Over an 18-month period, eleven non-conformities were reported due to the observation of flocculated bags prior to their expiry. Most of these involved highly concentrated preparations. Only two of these preparations had been compounded in accordance with the SmPC dilution guidelines. These incidents have led to pump occlusion alarms, uncertainty regarding the administered dose, and disruption of both clinical services and CCPU activities. They often require interventions on-call and re-preparation of infusion bags.
To date, the mechanism underlying these flocculations has not been clearly elucidated in the literature. The objective of this study was therefore to identify the factors influencing the occurrence of flocculation.
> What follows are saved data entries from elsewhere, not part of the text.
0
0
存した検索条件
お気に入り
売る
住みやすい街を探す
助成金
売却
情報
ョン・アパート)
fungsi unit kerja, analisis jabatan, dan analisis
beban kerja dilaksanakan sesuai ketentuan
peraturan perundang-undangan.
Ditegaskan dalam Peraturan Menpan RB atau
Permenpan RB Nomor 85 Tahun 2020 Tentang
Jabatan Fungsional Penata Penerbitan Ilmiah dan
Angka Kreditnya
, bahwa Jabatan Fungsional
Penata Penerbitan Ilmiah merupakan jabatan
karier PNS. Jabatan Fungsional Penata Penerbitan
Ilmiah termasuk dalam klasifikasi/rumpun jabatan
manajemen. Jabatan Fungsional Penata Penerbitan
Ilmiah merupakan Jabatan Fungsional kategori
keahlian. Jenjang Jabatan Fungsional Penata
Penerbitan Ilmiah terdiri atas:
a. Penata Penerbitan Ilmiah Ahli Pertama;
All steps in the ETO bag production process were mapped. An experimental design was implemented to vary key parameters: injection device and filling speed (needle versus Chemolock® [ICU Medical]), storage temperature (35.6–46.4°F, 64.4–68°F, 91.4°F), final container type (syringe or bag), formulation brand (Accord®, Hikma®, Viatris®, and Teva®), presence or absence of air in the container, and preparation concentration (ranging from 0.1 to 10 mg/mL). The potential role of excipients was investigated by adding polysorbate 80 to some of the ETO bags and by preparing bags containing only PEG 300 at concentrations typically used in ETO formulations.
All bags were regularly inspected via visual examination for macroscopic particle formation. In total, 115 bags were prepared in three phases: 70 ETO bags based on the above experimental design, followed by 27 bags containing only PEG 300, and 18 additional ETO bags varying only in air content and concentration.
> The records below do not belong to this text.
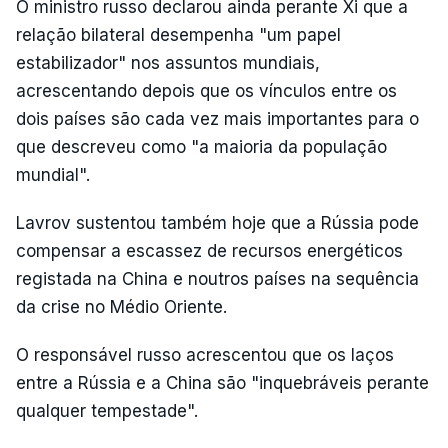
O ministro russo declarou ainda perante Xi que a
relação bilateral desempenha "um papel
estabilizador" nos assuntos mundiais,
acrescentando depois que os vínculos entre os
dois países são cada vez mais importantes para o
que descreveu como "a maioria da população
mundial".
Lavrov sustentou também hoje que a Rússia pode
compensar a escassez de recursos energéticos
registada na China e noutros países na sequência
da crise no Médio Oriente.
O responsável russo acrescentou que os laços
entre a Rússia e a China são "inquebráveis perante
qualquer tempestade".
The main factors associated with flocculation were storage temperature fluctuations and ETO concentrations between 0.4 and 10 mg/mL. Preparations outside this concentration range appeared less prone to flocculation. Conversely, other parameters—such as filling speed and excipient composition—did not appear to significantly influence flocculation.
To strengthen these findings, additional batches will be prepared at concentrations of 0.4 and 10 mg/mL, varying storage temperature, air content, and diluent (0.9% NaCl or 5% glucose).